Why I Hate Ralph Waldo Emerson
Perhaps I'm being a philistine, but I can't get past him bragging about stiffing paupers.
One of the projects I’ve set aside for when I eventually retire is to give Ralph Waldo Emerson another chance. I gave up on him my junior year at Harvard after reading “Self-Reliance” (1841). The passage that stopped me is a famous one:
Do not tell me, as a good man did to-day, of my obligation to put all poor men in good situations. Are they my poor? I tell thee, thou foolish philanthropist, that I grudge the dollar, the dime, the cent, I give to such men as do not belong to me and to whom I do not belong. There is a class of persons to whom by all spiritual affinity I am bought and sold; for them I will go to prison, if need be; but your miscellaneous popular charities; the education at college of fools; the building of meeting-houses to the vain end to which many now stand; alms to sots; and the thousandfold Relief Societies;—though I confess with shame I sometimes succumb and give the dollar, it is a wicked Dollar which by and by I shall have the manhood to withhold.
Oh, fuck you, I thought to myself. If this is transcendentalism, you can keep it. Ronald Reagan, who carried on about welfare queens, was preparing to run for president the following year, and when he did I changed my party registration to Republican so I could vote against the Gipper in the Massachusetts primary. I didn’t care whether Ted Kennedy or Jimmy Carter got the Democratic nomination, but I was very afraid, for good reason it turned out, that Reagan would get the Republican nomination, so I pulled the lever for John Anderson.
If Reagan was bad, Emerson was worse, because Emerson didn’t stop at just denigrating the needy; the schmuck actually congratulated himself for stiffing them. The notion that it took “manhood” to withhold the “wicked Dollar” from charities and indigent individuals was, to me, repulsive. I remember raising this point at a section meeting of my American literature survey class in the basement of Lehman Hall, a mere stone’s throw from the yellow clapboard house, still standing, where Emerson had roomed as an undergraduate. I don’t remember any reply. (Maybe David Edelstein does. He was my future Slate colleague and a fellow student in that section who always said something worth listening to.)

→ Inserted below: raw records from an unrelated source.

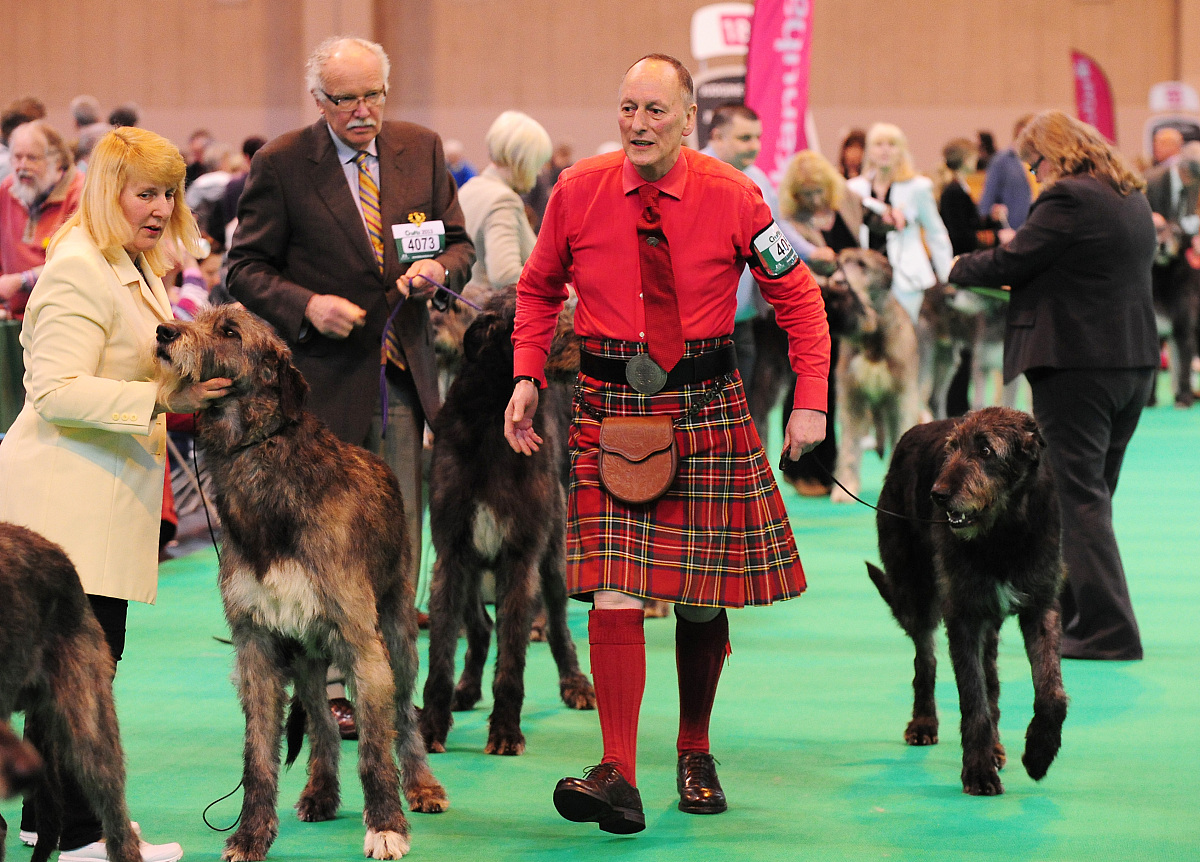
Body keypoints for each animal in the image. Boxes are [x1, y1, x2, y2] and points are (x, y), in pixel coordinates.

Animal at [154, 307, 446, 859]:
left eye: (229, 331)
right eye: (199, 316)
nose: (163, 331)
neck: (261, 458)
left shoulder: (359, 639)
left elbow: (375, 748)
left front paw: (386, 825)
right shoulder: (255, 644)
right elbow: (258, 756)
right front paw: (250, 835)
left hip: (395, 629)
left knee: (403, 715)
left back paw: (421, 786)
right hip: (308, 655)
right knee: (323, 721)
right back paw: (320, 791)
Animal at [422, 288, 595, 758]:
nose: (589, 339)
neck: (491, 418)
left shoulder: (520, 555)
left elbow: (512, 657)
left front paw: (504, 730)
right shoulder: (451, 552)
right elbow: (441, 652)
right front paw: (430, 726)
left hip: (554, 555)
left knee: (557, 625)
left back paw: (575, 683)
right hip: (470, 569)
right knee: (480, 629)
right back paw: (465, 689)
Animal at [835, 248, 916, 506]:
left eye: (862, 265)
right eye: (840, 263)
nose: (838, 282)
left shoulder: (902, 395)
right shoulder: (852, 395)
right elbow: (849, 444)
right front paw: (845, 488)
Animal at [864, 408, 1070, 801]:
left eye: (986, 450)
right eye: (951, 450)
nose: (938, 495)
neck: (1003, 535)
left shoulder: (1041, 606)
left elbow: (1051, 693)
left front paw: (1039, 753)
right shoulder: (962, 614)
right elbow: (973, 700)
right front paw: (978, 771)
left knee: (991, 675)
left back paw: (998, 747)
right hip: (914, 587)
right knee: (925, 658)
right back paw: (924, 722)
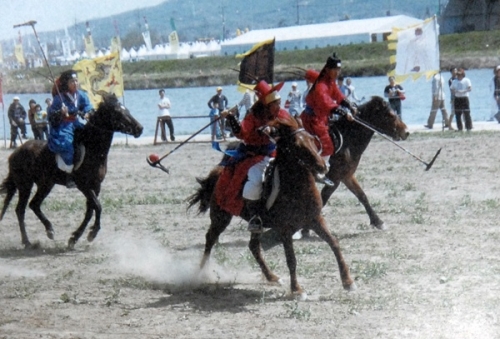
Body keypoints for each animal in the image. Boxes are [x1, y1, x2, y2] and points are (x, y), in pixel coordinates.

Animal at [0, 94, 143, 248]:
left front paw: (75, 237)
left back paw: (49, 230)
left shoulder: (96, 186)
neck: (92, 148)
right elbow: (98, 206)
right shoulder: (83, 185)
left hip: (46, 184)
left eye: (126, 110)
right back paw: (27, 241)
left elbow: (90, 210)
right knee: (20, 210)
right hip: (25, 185)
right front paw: (92, 233)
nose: (140, 128)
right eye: (118, 112)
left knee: (34, 204)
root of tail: (16, 152)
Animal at [188, 116, 356, 298]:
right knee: (210, 238)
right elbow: (291, 258)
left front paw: (348, 281)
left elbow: (334, 244)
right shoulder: (285, 228)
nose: (323, 167)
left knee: (253, 246)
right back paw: (200, 273)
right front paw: (297, 290)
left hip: (254, 225)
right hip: (221, 217)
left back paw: (272, 276)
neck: (297, 188)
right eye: (297, 145)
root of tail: (218, 173)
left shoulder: (315, 219)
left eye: (313, 140)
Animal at [320, 95, 410, 231]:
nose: (406, 131)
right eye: (390, 115)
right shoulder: (334, 177)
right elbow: (323, 198)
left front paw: (378, 221)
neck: (347, 137)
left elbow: (362, 195)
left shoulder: (346, 175)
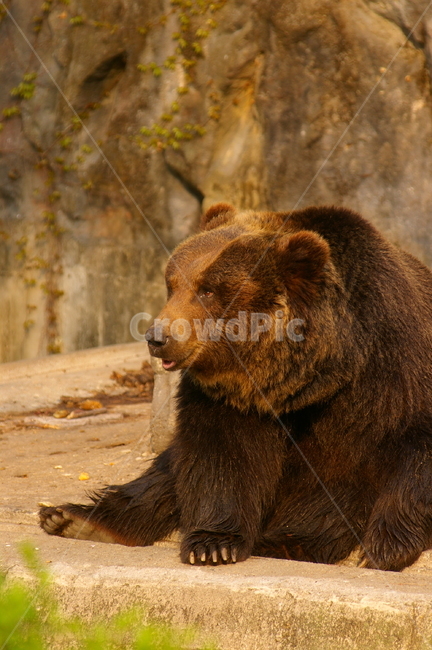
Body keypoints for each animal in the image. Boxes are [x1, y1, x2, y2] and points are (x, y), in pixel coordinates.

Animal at [40, 203, 432, 571]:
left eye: (208, 289)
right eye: (172, 284)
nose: (157, 338)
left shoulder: (394, 374)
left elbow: (405, 457)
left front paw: (384, 547)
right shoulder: (228, 399)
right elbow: (223, 456)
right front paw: (214, 544)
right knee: (164, 473)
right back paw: (74, 518)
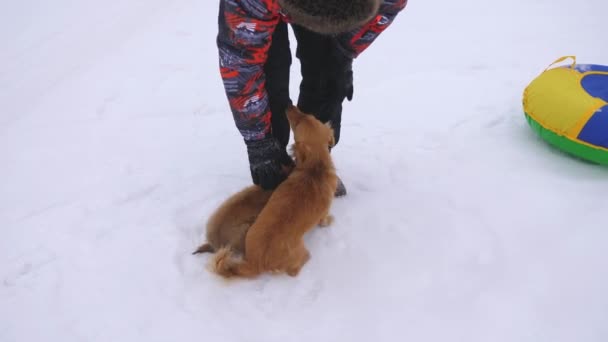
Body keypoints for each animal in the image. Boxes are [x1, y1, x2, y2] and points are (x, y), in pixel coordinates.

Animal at [213, 106, 338, 278]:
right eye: (297, 124)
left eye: (308, 115)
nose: (289, 105)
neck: (314, 168)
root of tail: (255, 262)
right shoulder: (323, 213)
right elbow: (324, 220)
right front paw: (330, 220)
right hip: (299, 252)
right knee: (294, 270)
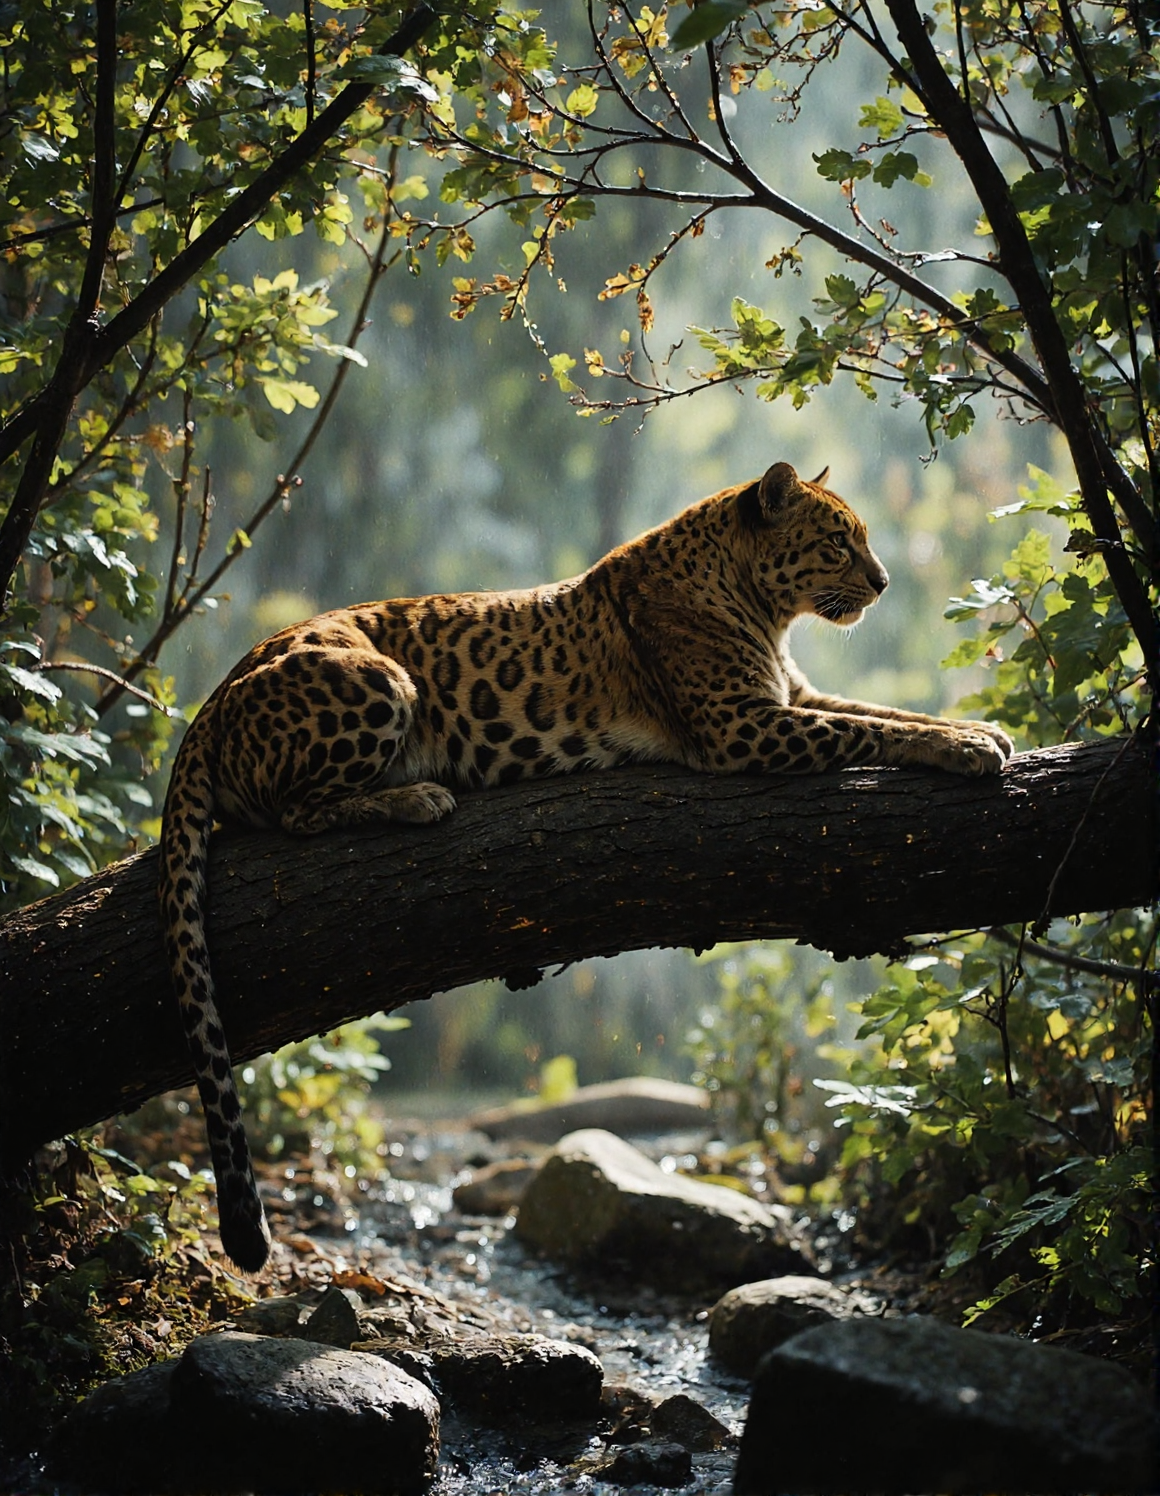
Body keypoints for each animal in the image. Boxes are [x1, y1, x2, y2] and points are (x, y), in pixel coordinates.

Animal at [159, 460, 1013, 1271]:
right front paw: (967, 747)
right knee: (295, 812)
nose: (884, 581)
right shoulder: (743, 728)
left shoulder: (794, 697)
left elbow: (885, 713)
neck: (761, 609)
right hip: (379, 681)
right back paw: (417, 797)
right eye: (837, 541)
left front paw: (980, 730)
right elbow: (870, 732)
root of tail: (212, 700)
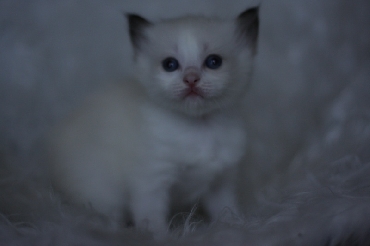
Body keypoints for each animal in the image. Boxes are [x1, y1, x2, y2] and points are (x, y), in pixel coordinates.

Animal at [46, 6, 258, 235]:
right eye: (170, 65)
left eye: (213, 62)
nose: (191, 79)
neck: (200, 126)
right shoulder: (151, 181)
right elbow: (151, 216)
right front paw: (159, 236)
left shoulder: (221, 181)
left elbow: (226, 209)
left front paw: (235, 226)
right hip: (99, 194)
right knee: (104, 215)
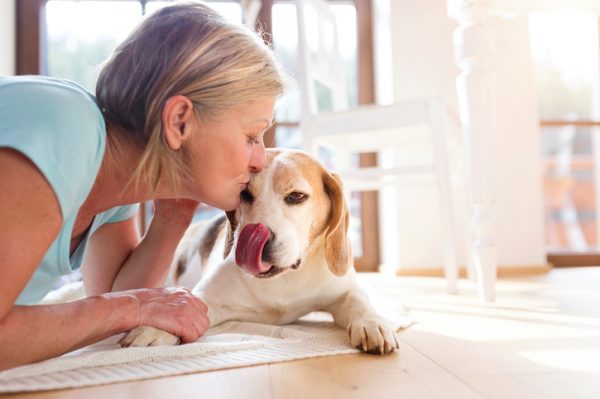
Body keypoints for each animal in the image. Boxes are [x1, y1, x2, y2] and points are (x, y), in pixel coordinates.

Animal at [122, 149, 400, 354]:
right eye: (244, 193)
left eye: (297, 196)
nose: (258, 241)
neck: (286, 278)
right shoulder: (208, 296)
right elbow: (187, 306)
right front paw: (158, 328)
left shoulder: (342, 290)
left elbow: (358, 299)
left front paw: (372, 323)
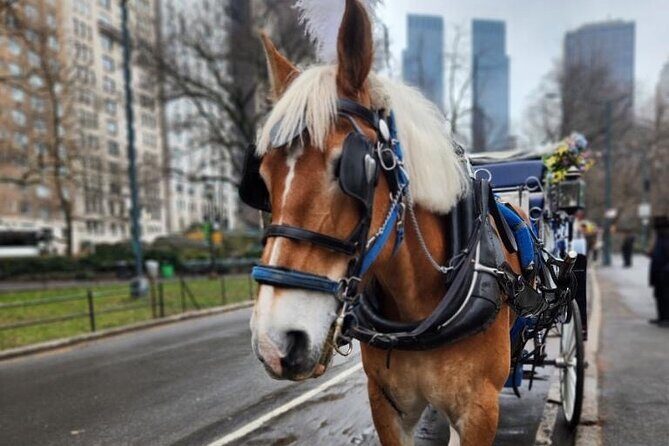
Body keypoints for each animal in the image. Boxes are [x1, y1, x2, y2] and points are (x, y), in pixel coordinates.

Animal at [247, 1, 521, 444]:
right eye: (262, 177)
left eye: (351, 169)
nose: (276, 343)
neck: (421, 311)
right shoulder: (388, 406)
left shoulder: (480, 410)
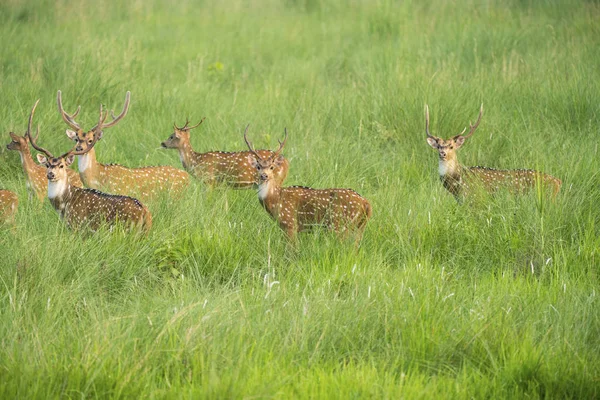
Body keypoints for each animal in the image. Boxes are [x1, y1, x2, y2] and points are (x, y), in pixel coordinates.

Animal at [30, 101, 152, 233]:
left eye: (62, 165)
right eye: (47, 164)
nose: (51, 174)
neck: (64, 204)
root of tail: (145, 213)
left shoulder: (78, 226)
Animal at [424, 104, 560, 202]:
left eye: (451, 146)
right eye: (438, 146)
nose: (442, 153)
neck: (456, 182)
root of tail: (558, 182)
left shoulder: (474, 198)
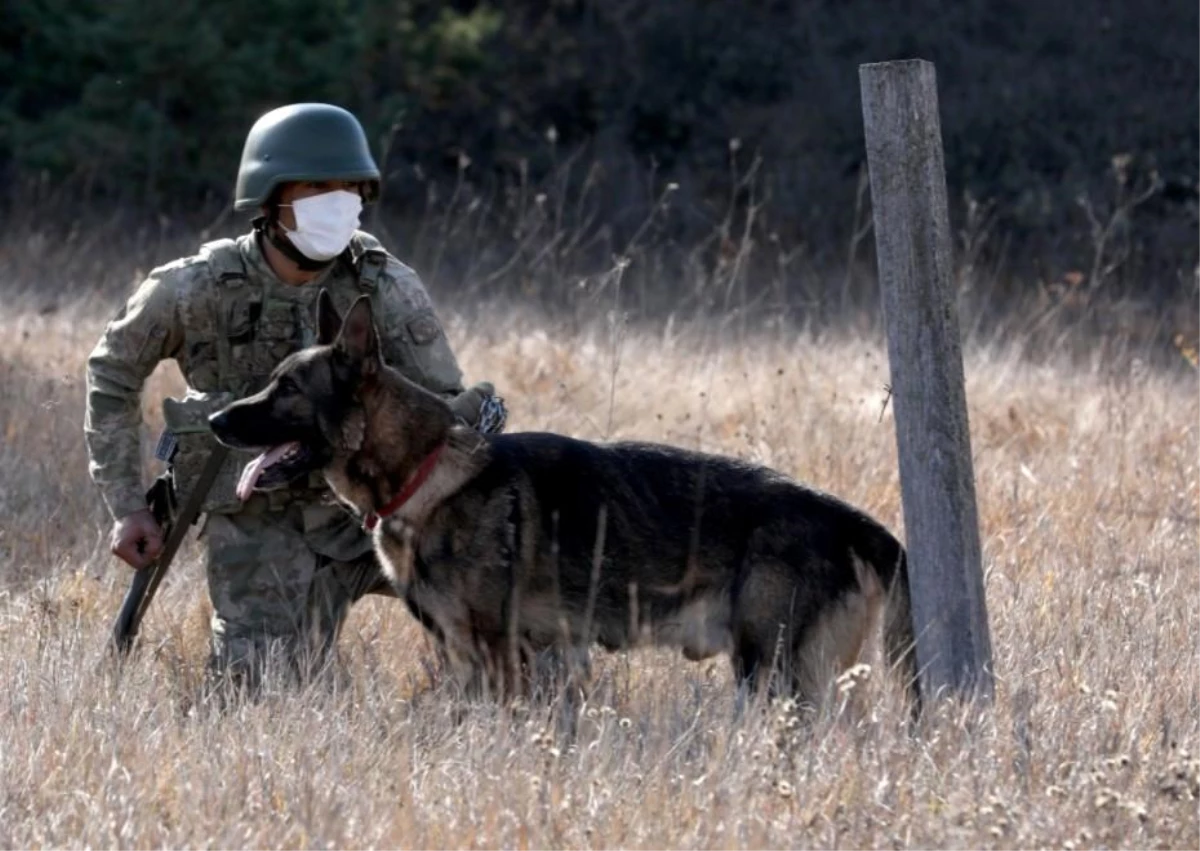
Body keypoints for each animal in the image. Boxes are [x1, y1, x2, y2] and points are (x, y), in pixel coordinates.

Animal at [208, 291, 916, 710]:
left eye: (288, 389)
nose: (214, 421)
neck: (428, 472)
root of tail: (860, 525)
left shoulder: (497, 656)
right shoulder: (472, 658)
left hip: (776, 679)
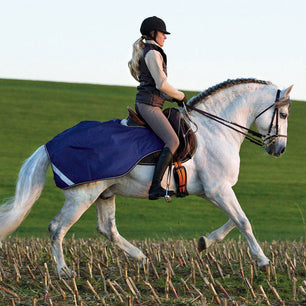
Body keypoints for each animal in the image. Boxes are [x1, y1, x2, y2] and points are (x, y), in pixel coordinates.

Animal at [0, 78, 292, 274]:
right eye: (284, 113)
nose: (279, 150)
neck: (215, 129)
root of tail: (51, 144)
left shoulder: (213, 191)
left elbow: (235, 220)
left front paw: (204, 242)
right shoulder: (218, 189)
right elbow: (243, 221)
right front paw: (263, 260)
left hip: (104, 194)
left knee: (107, 228)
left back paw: (141, 258)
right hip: (81, 197)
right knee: (57, 228)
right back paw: (64, 272)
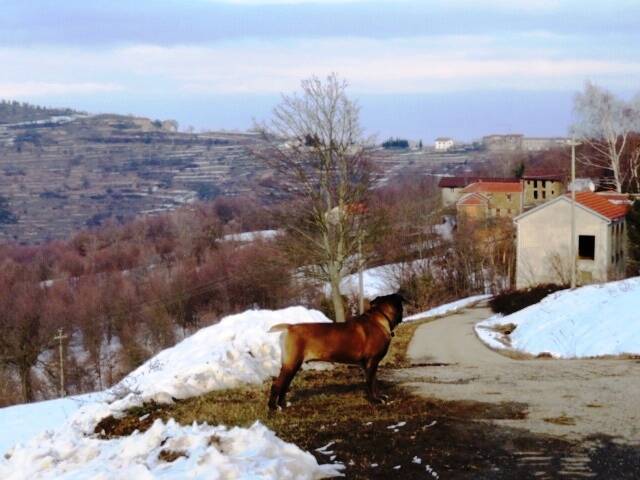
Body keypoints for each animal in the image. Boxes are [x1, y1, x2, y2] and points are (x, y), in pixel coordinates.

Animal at [267, 292, 405, 411]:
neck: (380, 318)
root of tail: (290, 327)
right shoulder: (371, 362)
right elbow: (371, 382)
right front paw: (376, 400)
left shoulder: (369, 364)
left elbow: (373, 381)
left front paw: (379, 397)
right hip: (291, 364)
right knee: (277, 385)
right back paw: (273, 408)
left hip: (292, 366)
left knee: (284, 385)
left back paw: (283, 405)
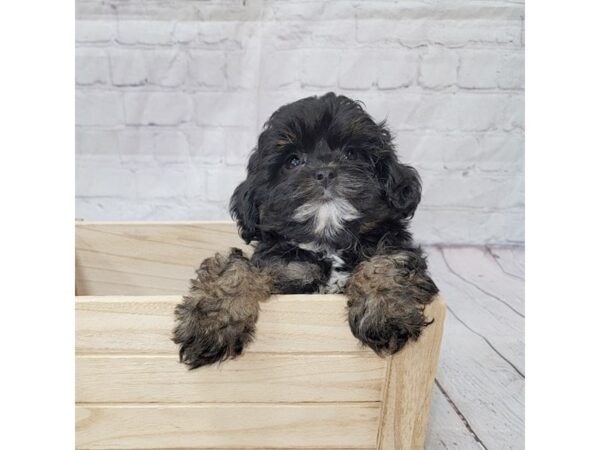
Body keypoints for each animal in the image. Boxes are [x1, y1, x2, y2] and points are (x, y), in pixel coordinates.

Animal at [171, 92, 438, 370]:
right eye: (293, 161)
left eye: (351, 154)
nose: (325, 173)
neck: (328, 243)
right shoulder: (280, 268)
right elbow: (234, 267)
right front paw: (211, 324)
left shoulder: (393, 244)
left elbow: (388, 261)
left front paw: (385, 312)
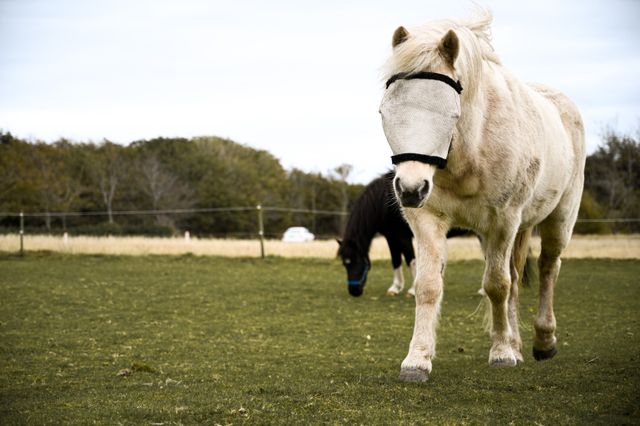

Maybe I was too being self-righteous and “presentist.” It’s been known to happen. I’m older and wiser now. On the other hand, maybe what the world could use right now is an essay in answer to Emerson titled “Self-Pity.”
While I ponder these options, you can read my latest New Republic piece, on the etiquette and ethics of “guilt-tipping” in the age of digital payment.
I am currently reading The History of White People by Nell Irvin Painter. Ralph does not seem a good man, despite his status in American lore, based on the quotations therein around ‘race’. He seems an elite pro-Protestant intellectual, with a deliberate or ignorant misunderstanding of the power, politics and bigotry which create socioeconomic disparity. It is chilling to consider all that ‘we’ as white people have been led to believe by the simple fact that history is written by the oppressor. Retirement would be better spent exploring all that is not illuminated in history, questioning why worth was bestowed on some but not others, or considering all that fabled titans of literature really wrote.